■ Excerpt:
--*--

The recent resurgence in the trend toward architectural restoration has meant that the subject of ruins has undergone something of a revival. Against the vaguely postmodern inclination to render the past kitsch, the term heritage has had the effect of conferring value upon place. If the antihistoric rhetoric of modernity (and to some extent postmodernity) has lost favor, then there is no smaller danger than that buildings are restored merely by dint of their age despite their aesthetic attributes. What is at stake in this restorative trend is the loss of a ruin's original vitality, thereby reducing the artifact to an artifice.

Professor Robert Ginsberg's The Aesthetics of Ruins presents a comprehensive account of the ruin's vitality understood through aesthetic experience. In contradistinction to the restorative reconstruction of ruins, Ginsberg sets out to celebrate ruins in themselves, fragmented and incomplete. It is a broad work, both in its size and scope, and it does not conceal its ambitions: "I bring ruin onto center stage in this book. Make way for ruins!" (xvii), he writes at the outset. Ginsberg is not without experience. The book surveys an extensive range of ruins, each of which is distinct in their own right. As a diffuse subject, the treatment of ruins is appropriately discursive, in its content and in its style, without ever being oblique. Avoiding the limits of a detached (and "personless") tone, Ginsberg has been faithful to the topic of ruins by employing a first-person narrative that maintains the intimacy of understanding ruins experientially and phenomenologically; anecdotal evidence is as central as philosophical persuasion.

--*--

Pixel coordinate tracking data:
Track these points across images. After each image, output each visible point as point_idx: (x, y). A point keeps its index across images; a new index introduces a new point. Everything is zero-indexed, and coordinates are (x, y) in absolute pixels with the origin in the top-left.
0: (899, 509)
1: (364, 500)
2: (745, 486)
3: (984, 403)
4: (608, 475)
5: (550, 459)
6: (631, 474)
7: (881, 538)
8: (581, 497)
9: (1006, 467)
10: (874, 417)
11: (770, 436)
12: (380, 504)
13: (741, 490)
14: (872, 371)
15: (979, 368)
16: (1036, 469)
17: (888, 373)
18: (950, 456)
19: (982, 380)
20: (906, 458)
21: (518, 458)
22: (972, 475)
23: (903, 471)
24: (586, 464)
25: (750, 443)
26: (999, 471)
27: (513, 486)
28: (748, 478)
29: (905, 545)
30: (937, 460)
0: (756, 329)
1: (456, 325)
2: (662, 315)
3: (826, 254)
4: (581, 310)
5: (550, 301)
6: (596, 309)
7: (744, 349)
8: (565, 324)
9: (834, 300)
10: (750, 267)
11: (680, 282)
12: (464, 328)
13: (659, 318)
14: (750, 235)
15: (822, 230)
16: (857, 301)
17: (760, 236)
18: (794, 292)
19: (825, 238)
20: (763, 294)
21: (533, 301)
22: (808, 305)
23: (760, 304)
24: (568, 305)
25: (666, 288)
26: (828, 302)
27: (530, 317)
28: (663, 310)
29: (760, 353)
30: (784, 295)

--*--

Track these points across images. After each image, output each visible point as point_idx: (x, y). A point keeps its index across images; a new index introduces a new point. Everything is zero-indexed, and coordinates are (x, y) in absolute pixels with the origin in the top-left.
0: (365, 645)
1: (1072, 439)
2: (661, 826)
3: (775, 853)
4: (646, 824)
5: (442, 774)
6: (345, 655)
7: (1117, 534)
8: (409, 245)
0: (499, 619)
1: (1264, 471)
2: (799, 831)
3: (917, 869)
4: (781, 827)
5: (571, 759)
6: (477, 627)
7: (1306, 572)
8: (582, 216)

--*--

■ Requirement 1: Summarize the passage on ruins in two sentences.
■ Requirement 2: Write the next paragraph of the passage on ruins, carrying on from its final sentence.
The listing comes from a separate source.

■ Response area 1: A recent trend toward restoration has revived interest in ruins, but restoring buildings merely for their age risks losing a ruin's original vitality and reducing the artifact to an artifice. Robert Ginsberg's The Aesthetics of Ruins instead celebrates ruins as fragmented and incomplete, surveying a wide range of them in a discursive first-person narrative that gives anecdotal evidence as central a place as philosophical persuasion.

■ Response area 2:
The central thesis of Ginsberg's book is that through their gradual erosion, ruins generate a new unity, vital in their spontaneity and growth. For Ginsberg, aesthetic satisfaction is coupled with the epistemic rewards this experience entails: "Matter builds its own unities amid ruin" (1). As a result of this creative destruction, the ruin creates a reciprocal relationship with the viewer in which "something substantial" is awoken (1). Ginsberg's aesthetical framework, then, falls somewhat into the Kantian tradition of the sublime. This model is especially evident in how the account of ruins is charged not with passive inertia but with outright vigour. Through establishing the ruin as an active force, aesthetic experience is determined by a resistance to this violence. "The matter has more than survived," he writes early on, "it strikes back" (2).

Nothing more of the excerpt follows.